What is the capital market used for?
Capital markets are used for long-term investments, such as financing and raising funds for investments beyond one year
What are the primary issuers of capital market securities?
Federal and local governments: Debt issuers (long-term notes and bonds)
Corporations: Equity and debt issuers (stocks and bonds)
What are the two types of capital market trading?
Primary market: For the initial sale of securities (e.g., IPO)
Secondary market: Where securities are traded after the initial sale (e.g., over-the-counter or organized exchanges like the NYSE
What is the main difference between Treasury bills, notes, and bonds?
Treasury bill: Maturity of less than 1 year
Treasury note: Maturity of 1 to 10 years
Treasury bond: Maturity of 10 to 30 years
How do short-term Treasury bills compare to long-term Treasury bonds in terms of interest rates?
Short-term rates of returns (on bills) are typically lower than long-term rates (on bonds).
Short-term rates are more volatile and are heavily influenced by the current rate of inflation.

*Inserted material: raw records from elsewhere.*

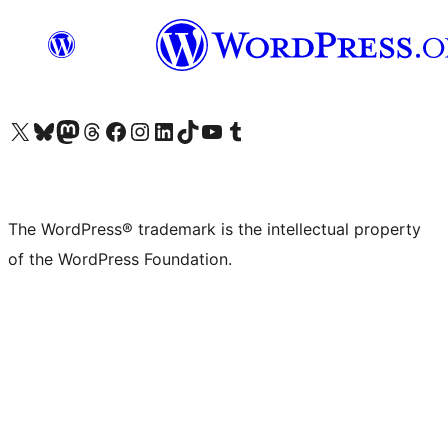
Visit our X (formerly Twitter) account
Visit our Bluesky account
Visit our Mastodon account
Visit our Threads account
Visit our Facebook page
Visit our Instagram account
Visit our LinkedIn account
Visit our TikTok account
Visit our YouTube channel
Visit our Tumblr account
The WordPress® trademark is the intellectual property
of the WordPress Foundation.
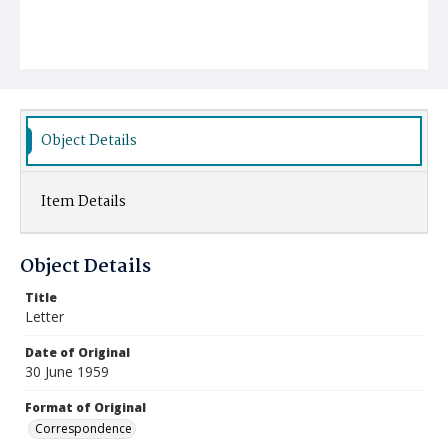
Object Details
Item Details
Object Details
Title
Letter
Date of Original
30 June 1959
Format of Original
Correspondence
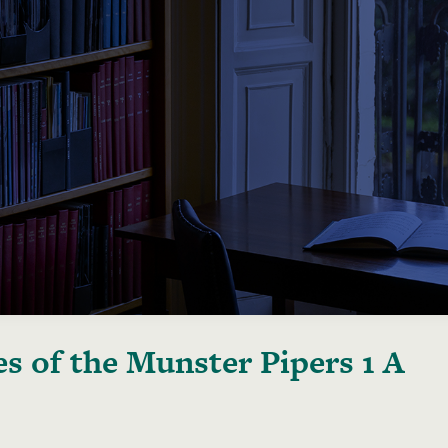
s of the Munster Pipers 1 A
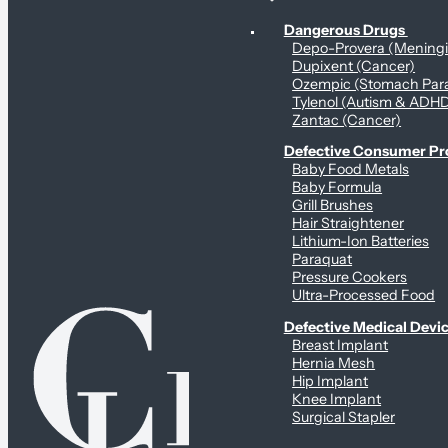
Personal Health & Dangerous Products
Dangerous Drugs
Depo-Provera (Mening
Dupixent (Cancer)
Ozempic (Stomach Para
Tylenol (Autism & ADH
Zantac (Cancer)
Defective Consumer P
Baby Food Metals
Baby Formula
Grill Brushes
Hair Straightener
Lithium-Ion Batteries
Paraquat
Pressure Cookers
Ultra-Processed Food
Defective Medical Devi
Breast Implant
Hernia Mesh
Hip Implant
Knee Implant
Surgical Stapler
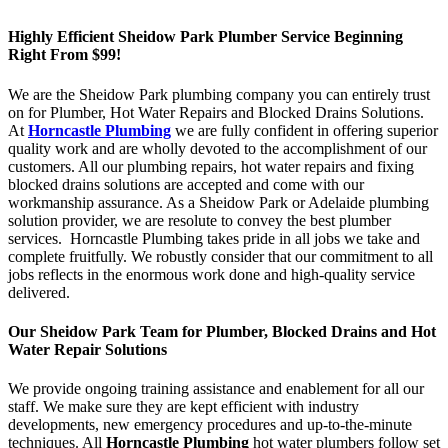
Highly Efficient Sheidow Park Plumber Service Beginning
Right From $99!
We are the Sheidow Park plumbing company you can entirely trust
on for Plumber, Hot Water Repairs and Blocked Drains Solutions.
At
Horncastle Plumbing
we are fully confident in offering superior
quality work and are wholly devoted to the accomplishment of our
customers. All our plumbing repairs, hot water repairs and fixing
blocked drains solutions are accepted and come with our
workmanship assurance. As a Sheidow Park or Adelaide plumbing
solution provider, we are resolute to convey the best plumber
services. Horncastle Plumbing takes pride in all jobs we take and
complete fruitfully. We robustly consider that our commitment to all
jobs reflects in the enormous work done and high-quality service
delivered.
Our Sheidow Park Team for Plumber, Blocked Drains and Hot
Water Repair Solutions
We provide ongoing training assistance and enablement for all our
staff. We make sure they are kept efficient with industry
developments, new emergency procedures and up-to-the-minute
techniques. All
Horncastle Plumbing
hot water plumbers follow set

What are Treasury Inflation-Protected Securities (TIPS)?
TIPS are bonds that protect against inflation by adjusting the principal value according to inflation. At maturity, they are redeemed at the greater of inflation-adjusted principal or par amount.
What is Treasury STRIPS?
STRIPS (Separate Trading of Registered Interest and Principal Securities) separate a Treasury bond’s coupon payments from the principal repayment and sell them as zero-coupon bonds.

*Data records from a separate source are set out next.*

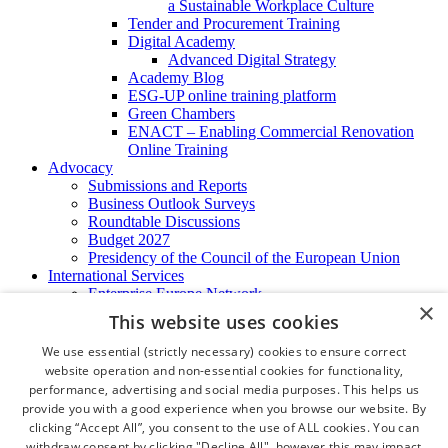
a Sustainable Workplace Culture
Tender and Procurement Training
Digital Academy
Advanced Digital Strategy
Academy Blog
ESG-UP online training platform
Green Chambers
ENACT – Enabling Commercial Renovation
Online Training
Advocacy
Submissions and Reports
Business Outlook Surveys
Roundtable Discussions
Budget 2027
Presidency of the Council of the European Union
International Services
Enterprise Europe Network
×
EU - OSHA
This website uses cookies
International Business Advisory
Ireland - Hong Kong Business Forum
We use essential (strictly necessary) cookies to ensure correct
Trade Missions
website operation and non-essential cookies for functionality,
International Business Exchange
performance, advertising and social media purposes. This helps us
Export Services
provide you with a good experience when you browse our website. By
Visas
clicking “Accept All”, you consent to the use of ALL cookies. You can
Certificate of Origins
withdraw consent by clicking "Decline All", however this may impact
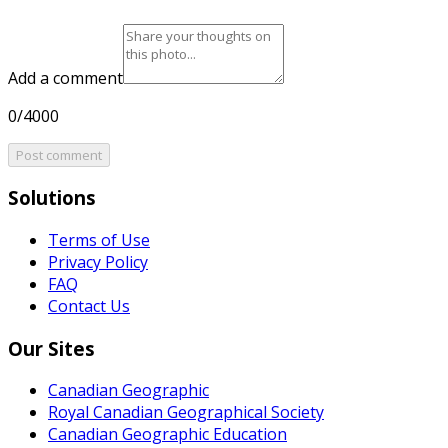
Add a comment
0/4000
Post comment
Solutions
Terms of Use
Privacy Policy
FAQ
Contact Us
Our Sites
Canadian Geographic
Royal Canadian Geographical Society
Canadian Geographic Education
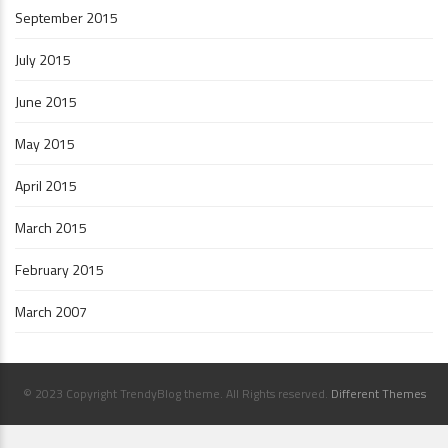
September 2015
July 2015
June 2015
May 2015
April 2015
March 2015
February 2015
March 2007
© 2023 Copyright TrendyBlog theme. All Rights reserved.
Different Themes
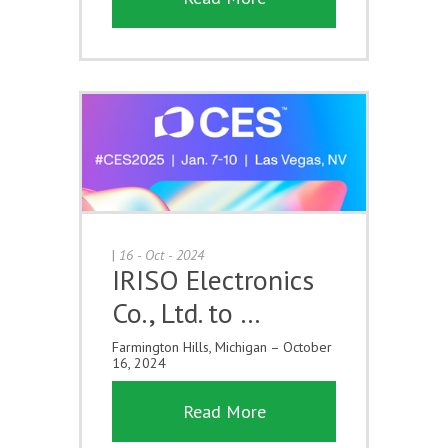
|
16 - Oct - 2024
IRISO Electronics
Co., Ltd. to …
Farmington Hills, Michigan – October
16, 2024
Read More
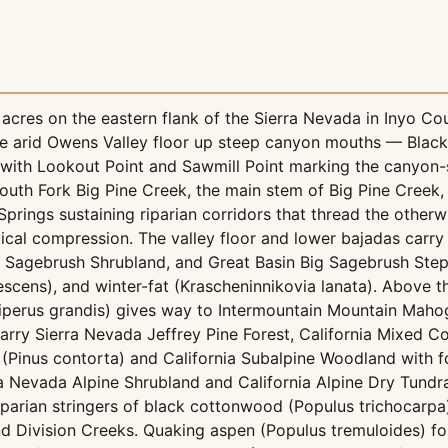
cres on the eastern flank of the Sierra Nevada in Inyo Cou
 the arid Owens Valley floor up steep canyon mouths — Bla
with Lookout Point and Sawmill Point marking the canyon-
uth Fork Big Pine Creek, the main stem of Big Pine Creek, 
rings sustaining riparian corridors that thread the otherwi
tical compression. The valley floor and lower bajadas car
y Sagebrush Shrubland, and Great Basin Big Sagebrush Step
anescens), and winter-fat (Krascheninnikovia lanata). Above 
uniperus grandis) gives way to Intermountain Mountain Ma
ry Sierra Nevada Jeffrey Pine Forest, California Mixed Conif
(Pinus contorta) and California Subalpine Woodland with fo
a Nevada Alpine Shrubland and California Alpine Dry Tundra.
arian stringers of black cottonwood (Populus trichocarpa),
and Division Creeks. Quaking aspen (Populus tremuloides) f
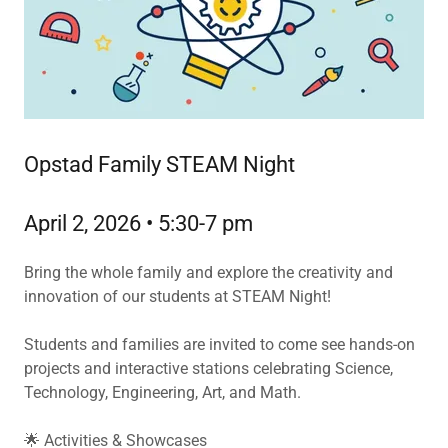
Opstad Family STEAM Night
April 2, 2026 • 5:30-7 pm
Bring the whole family and explore the creativity and
innovation of our students at STEAM Night!
Students and families are invited to come see hands-on
projects and interactive stations celebrating Science,
Technology, Engineering, Art, and Math.
🌟 Activities & Showcases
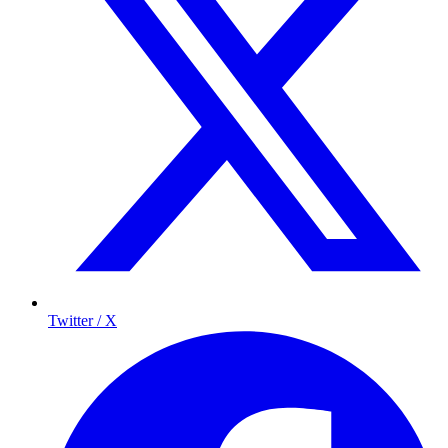
Twitter / X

Characteristics of Municipal Bonds
Issued by local, county and state government
Used to finance public interest projects
Tax-free
Types of Municipal Bonds
General obligation bonds: do not have specific assets pledged as security or a specific source of revenue allocated for their payment. They are backed by the “full faith and credit” of the issuing government. (e.g. taxes collected can be used to pay to the bondholders)
Revenue bonds: are backed by the cash flow of a particular revenue generating project. (generated revenues of projects are used to pay to the bondholders)
Corporate Bonds
It has different face values: $1000,$5000 or $10000.
Cannot be redeemed anytime the issuer wishes, unless specific clause is stated
Degree of risk varies with each bond, even from the same issuer, and the required interest rate varies alongside it.
Characteristics of Coporate Bonds
Register bonds: are bonds that are tracked by the issuer and the IRS (IRS tracks the income interest)
Restrictive Covenant: rules designed to protect bondholders’ interests. —- May limit dividends, new debt, rations, etc.
- Usually includes a cross-default clause
- Typically lower interest when more restrictions are placed
Call provision: A call provision gives the issuer the right to force the bondholder to sell the bond back.
Conversion: Some debt may be converted to equity, in other words, bonds can be converted into shares of common stock
What are secured bonds?
Secured bonds are bonds backed by collateral (e.g., property or assets). For example, mortgage bonds are secured by real estate, and equipment trust certificates are secured by tangible property such as heavy equipment or airplanes
What are unsecured bonds?
Unsecured bonds are not backed by collateral and are instead backed by the issuer’s general creditworthines
Examples include:
Debentures: Long-term unsecured bonds.
Subordinated debentures: Bonds with a lower priority claim on assets in case of default.